Sam Minot edited this page Jan 18, 2020 · 2 revisions

There are two fundamentally different ways to run geneshot:

  1. Perform de novo assembly for each specimen, deduplicate gene sequences across the entire experiment, and use that catalog of genes for analysis, or
  2. Use a previously-generated collection of gene sequences, and entirely skip the de novo assembly step.

The advantage of performing de novo assembly is that you are able to identify all of the microbial genes present in your experiment, as long as they are above ~5X sequencing depth in any single sample (the practical limit for de novo assembly).
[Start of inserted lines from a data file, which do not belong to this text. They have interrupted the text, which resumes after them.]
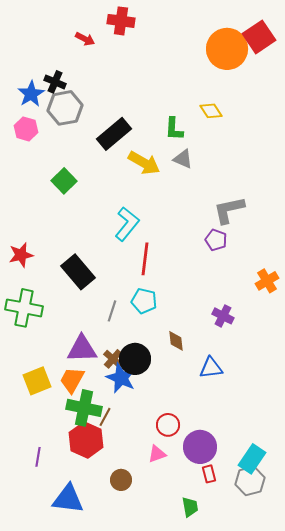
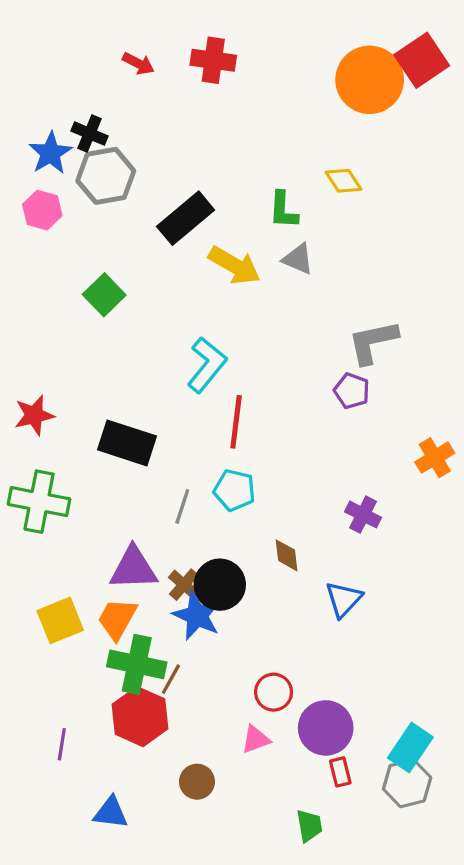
red cross: (121, 21) -> (213, 60), moved
black rectangle: (78, 272) -> (127, 443), turned -32
blue triangle: (211, 368) -> (344, 599), turned -40
blue triangle: (68, 499) -> (111, 813), size x0.7

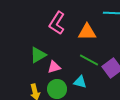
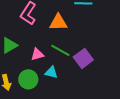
pink triangle: (54, 67) -> (37, 54), moved

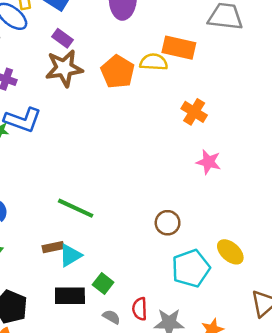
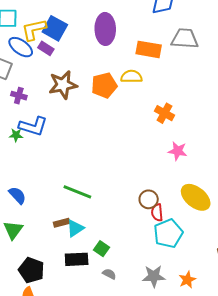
purple rectangle: (62, 38) -> (46, 48), moved
orange rectangle: (179, 48) -> (149, 49), moved
orange pentagon: (118, 72) -> (104, 85), turned 30
yellow ellipse: (230, 252) -> (196, 197), moved, size x1.4
red semicircle: (140, 309) -> (157, 213), moved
The disadvantages of performing de novo assembly are that (a) it is computationally resource-intensive for large datasets, and (b) it is computationally inefficient for very shallowly sequenced samples.

At both of the extreme ends of the spectrum, it may be worthwhile to use a pre-generated catalog of microbial genes:

  • Large number of very deeply sequenced samples (i.e. over 30M reads per sample)
  • Any number of very shallowly sequenced samples (i.e. under 5M reads per sample)

You can use the --gene_fasta flag to pass in a gzipped FASTA of deduplicated reference gene sequences. The help text for the tool will also provide a path to a useful example generated from a large number of microbiome samples. You can also use the ref/genes.fasta.gz file output by geneshot as the reference for a subsequent run with new datasets (keeping the caveats of biological interpretation in mind).